Dataset records: Begin

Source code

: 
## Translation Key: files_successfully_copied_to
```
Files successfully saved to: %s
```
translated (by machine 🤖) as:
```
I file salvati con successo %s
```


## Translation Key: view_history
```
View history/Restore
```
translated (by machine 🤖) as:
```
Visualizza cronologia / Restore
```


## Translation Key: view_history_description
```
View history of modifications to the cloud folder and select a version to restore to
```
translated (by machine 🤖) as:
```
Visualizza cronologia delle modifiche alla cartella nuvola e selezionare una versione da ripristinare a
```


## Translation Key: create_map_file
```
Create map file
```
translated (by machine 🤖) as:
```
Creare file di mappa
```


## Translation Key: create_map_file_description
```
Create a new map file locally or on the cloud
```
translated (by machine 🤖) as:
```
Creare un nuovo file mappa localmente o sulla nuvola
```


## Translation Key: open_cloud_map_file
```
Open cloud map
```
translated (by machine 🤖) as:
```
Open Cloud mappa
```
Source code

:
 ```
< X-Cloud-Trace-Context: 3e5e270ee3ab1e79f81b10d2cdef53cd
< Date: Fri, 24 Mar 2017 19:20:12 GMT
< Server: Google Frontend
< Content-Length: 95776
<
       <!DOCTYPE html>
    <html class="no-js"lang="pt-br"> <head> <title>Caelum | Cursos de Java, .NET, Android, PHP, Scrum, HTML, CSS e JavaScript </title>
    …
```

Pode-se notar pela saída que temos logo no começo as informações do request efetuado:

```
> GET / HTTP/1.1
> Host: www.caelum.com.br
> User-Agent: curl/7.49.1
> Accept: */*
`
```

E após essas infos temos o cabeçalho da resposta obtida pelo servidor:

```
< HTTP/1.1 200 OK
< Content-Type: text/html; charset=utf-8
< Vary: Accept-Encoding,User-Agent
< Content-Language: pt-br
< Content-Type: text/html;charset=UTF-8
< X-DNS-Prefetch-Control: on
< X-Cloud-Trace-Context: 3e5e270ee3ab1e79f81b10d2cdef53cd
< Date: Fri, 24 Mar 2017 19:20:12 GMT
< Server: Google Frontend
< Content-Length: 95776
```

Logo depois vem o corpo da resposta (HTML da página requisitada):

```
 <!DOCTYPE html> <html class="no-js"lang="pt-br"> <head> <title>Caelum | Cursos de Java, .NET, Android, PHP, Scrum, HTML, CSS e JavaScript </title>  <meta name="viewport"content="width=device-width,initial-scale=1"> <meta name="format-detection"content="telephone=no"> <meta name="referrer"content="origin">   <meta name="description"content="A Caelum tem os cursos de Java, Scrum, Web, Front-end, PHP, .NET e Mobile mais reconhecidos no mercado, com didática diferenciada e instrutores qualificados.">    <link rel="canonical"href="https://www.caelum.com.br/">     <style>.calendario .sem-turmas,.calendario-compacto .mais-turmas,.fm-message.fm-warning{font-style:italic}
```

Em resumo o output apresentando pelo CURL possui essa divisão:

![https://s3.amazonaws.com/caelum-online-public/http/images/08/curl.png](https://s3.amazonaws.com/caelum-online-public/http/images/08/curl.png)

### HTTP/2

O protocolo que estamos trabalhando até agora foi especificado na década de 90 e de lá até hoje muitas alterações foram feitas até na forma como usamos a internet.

Dataset records: End

__Task description__. Lines above that have "nuvola": copy each of them.

__Answer to this task__.
Visualizza cronologia delle modifiche alla cartella nuvola e selezionare una versione da ripristinare a
Creare un nuovo file mappa localmente o sulla nuvola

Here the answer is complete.